PALM BEACH COUNTY, Fla. — It's a lesson plan you're not used to hearing about in schools: child trafficking.
Florida is the first state in America to make child trafficking a part of the curriculum, and starting next semester, the School District of Palm Beach County will start this important conversation in its schools.
Inside a production studio, you'll find Dawn Marie working on her most passionate piece yet.
"I feel like it’s not for nothing anymore," said Marie. "I feel like I’m using what happened to me to help others."
Marie said she’s a survivor of sexual abuse and child trafficking.

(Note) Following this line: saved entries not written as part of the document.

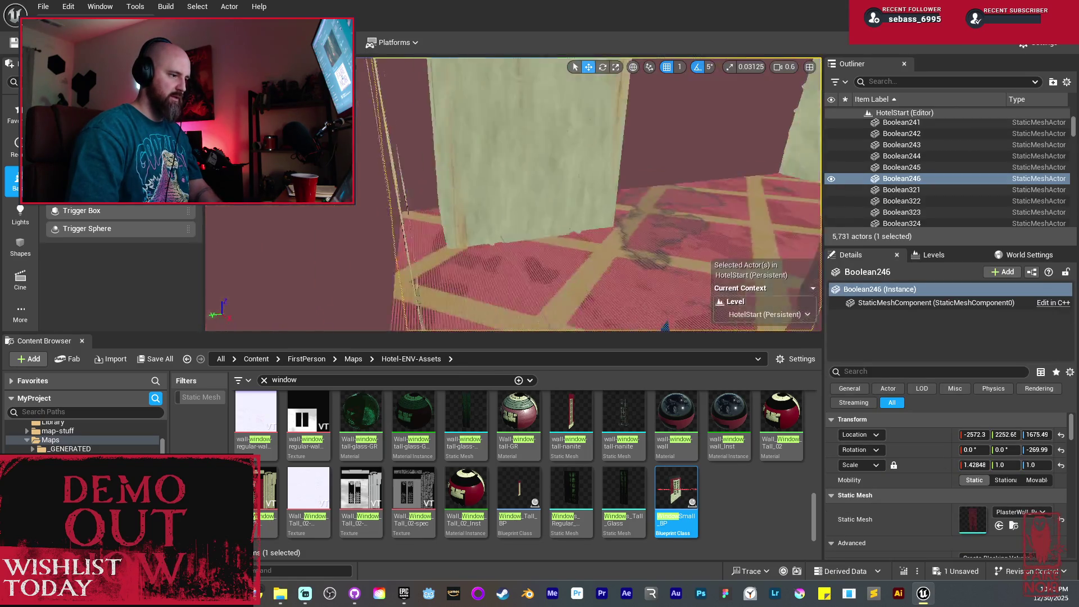
scroll(513, 194, down, 5)
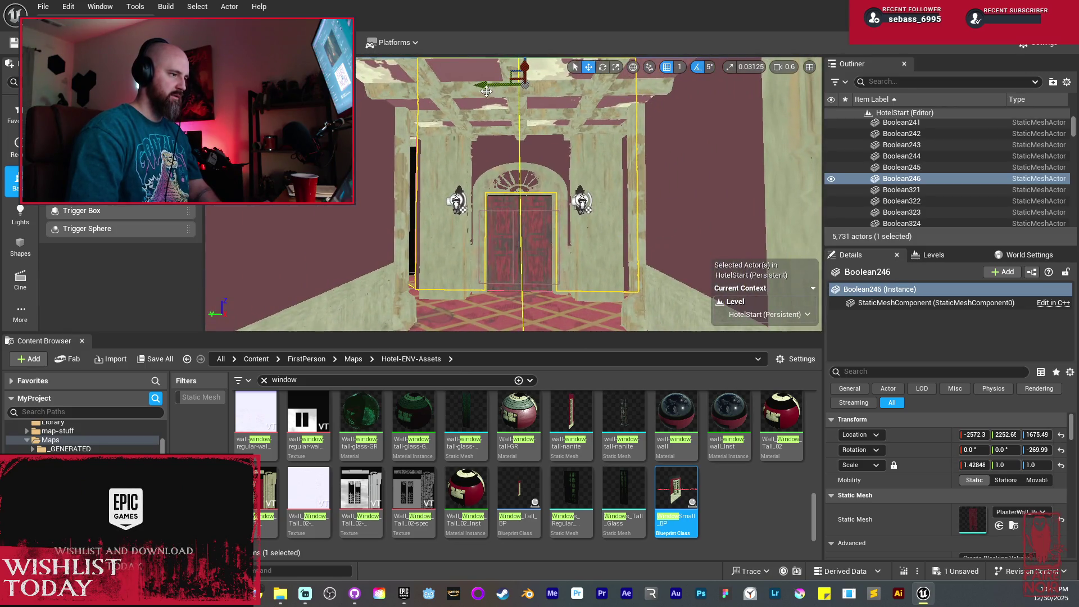
scroll(487, 86, up, 5)
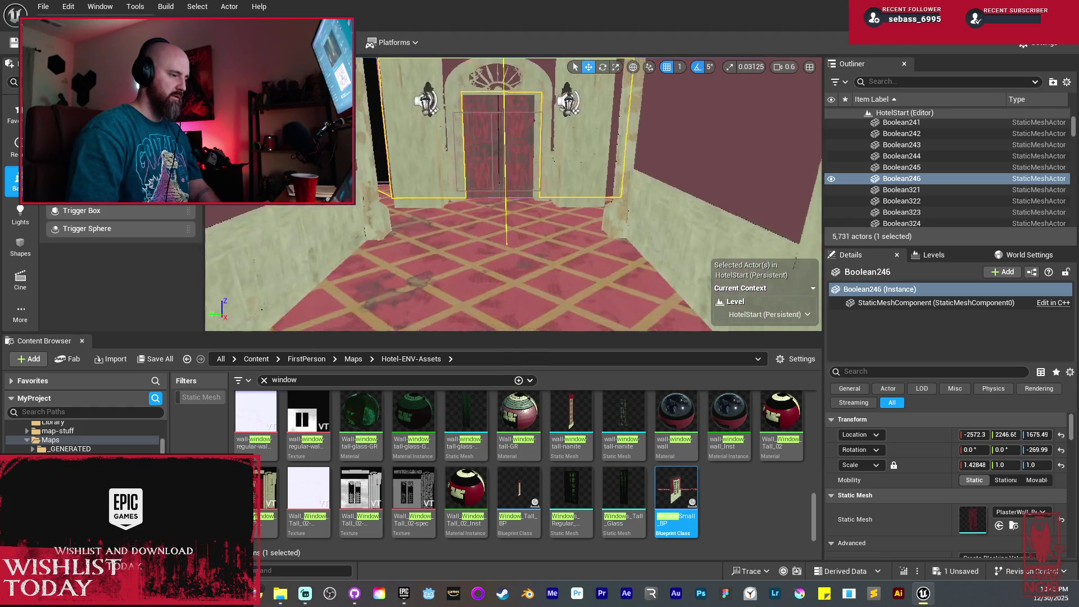
scroll(507, 180, down, 3)
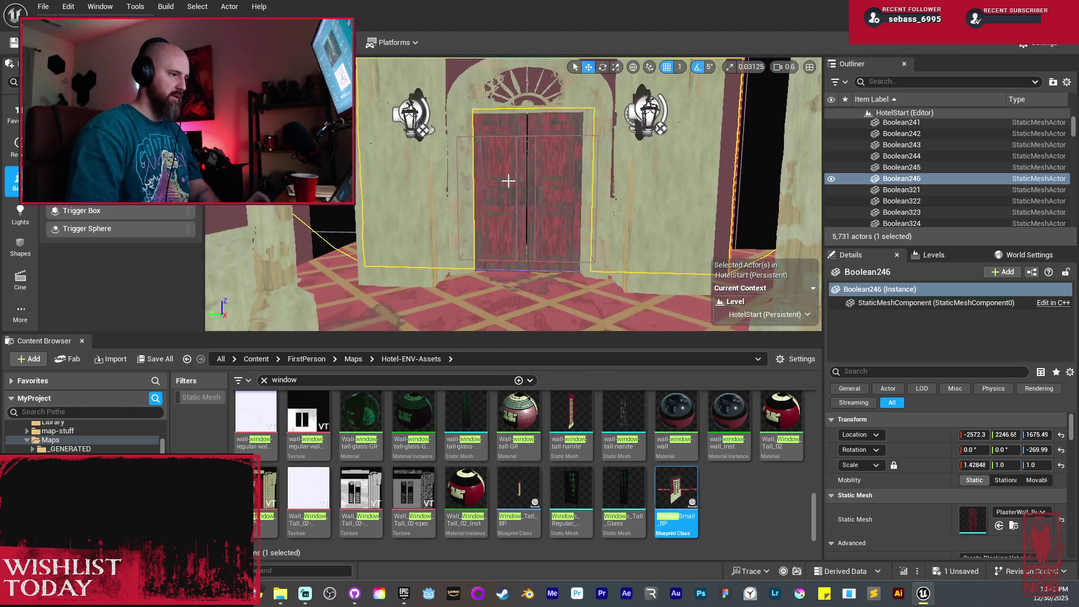
key(ctrl+z)
Shift the double door and arch slightly sideways
click(528, 188)
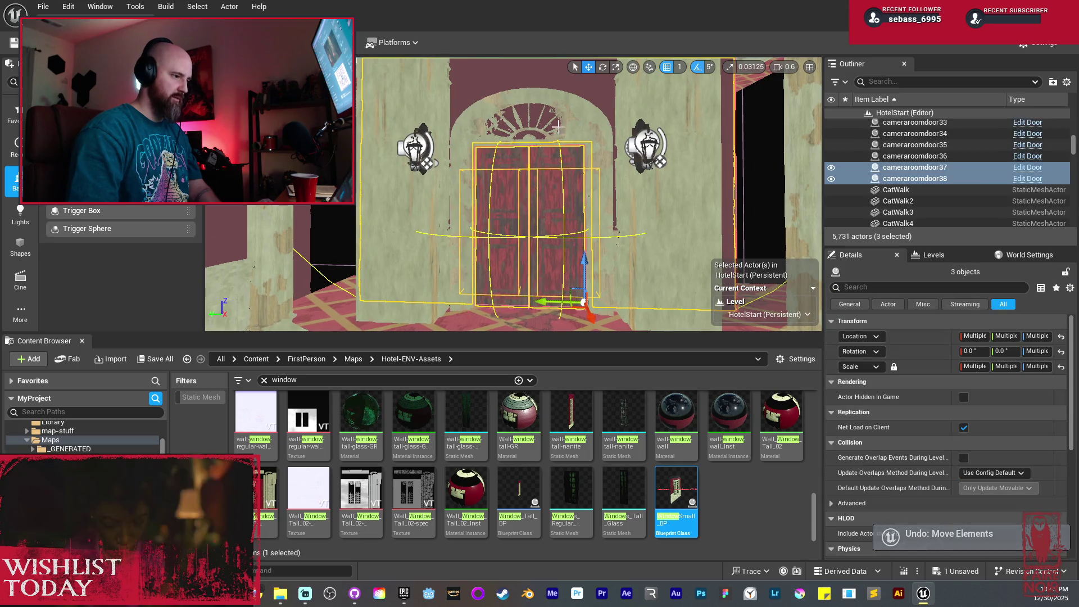
ctrl+click(471, 87)
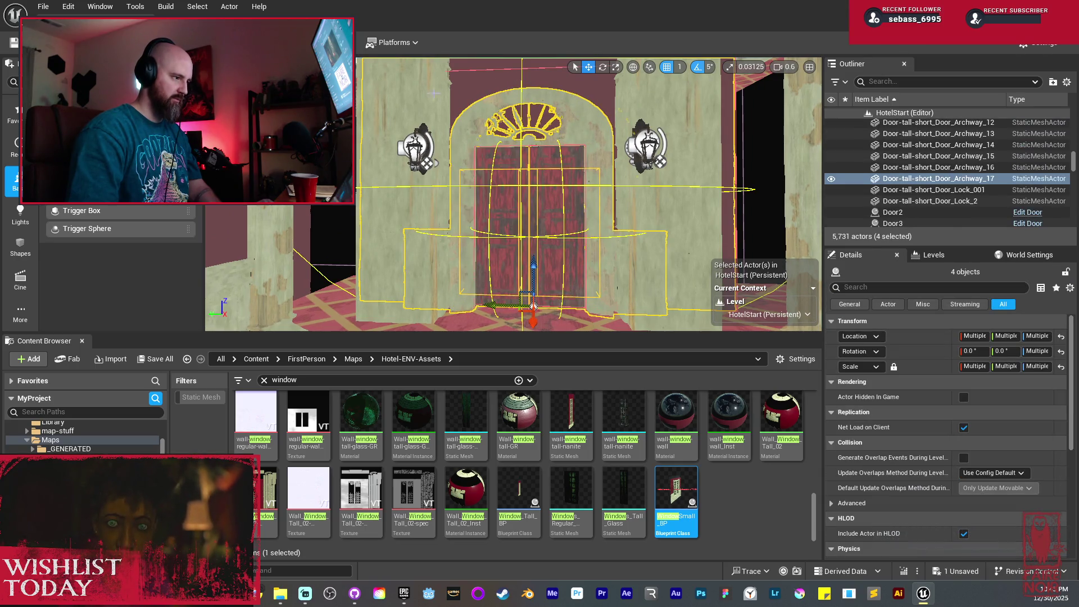
ctrl+click(372, 314)
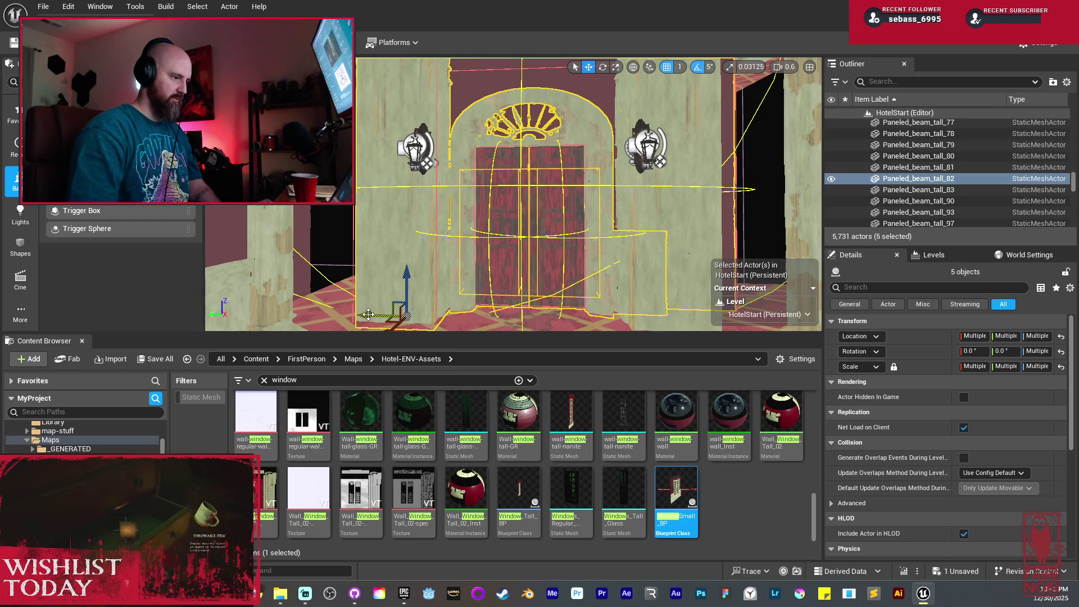
key(ctrl+z)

"From the age of 4, 5, 6, 7 I was molested over and over again. Like, I’m still fighting this battle. I still suffer from PTSD," said Marie, who has documented her story and others in hopes of educating a new generation. "Yes, kids can look out for each other. They can look for warning signs in their peers if they see that their friend might be someone who is potentially being trafficked."
Starting next semester, students K-12 in the School District of Palm Beach County will be getting a lesson on child trafficking prevention and education. In September, the state Board of Education voted to make it a requirement.
According to the Florida Department of Education, the state is ranked third in the nation for reported human trafficking cases. Nearly 20 percent of those cases involved minors.
"We’ve heard about it, but we’ve never actually talked about it on a serious level," said 19-year-old Weidmayer Pierre.
After hearing Marie's story, Pierre and a group of young men took a pledge to help prevent human trafficking. Now he’s hoping this new rule will start the conversation earlier before it’s too late.
"Be an advocate for someone who doesn’t have a voice," said Pierre.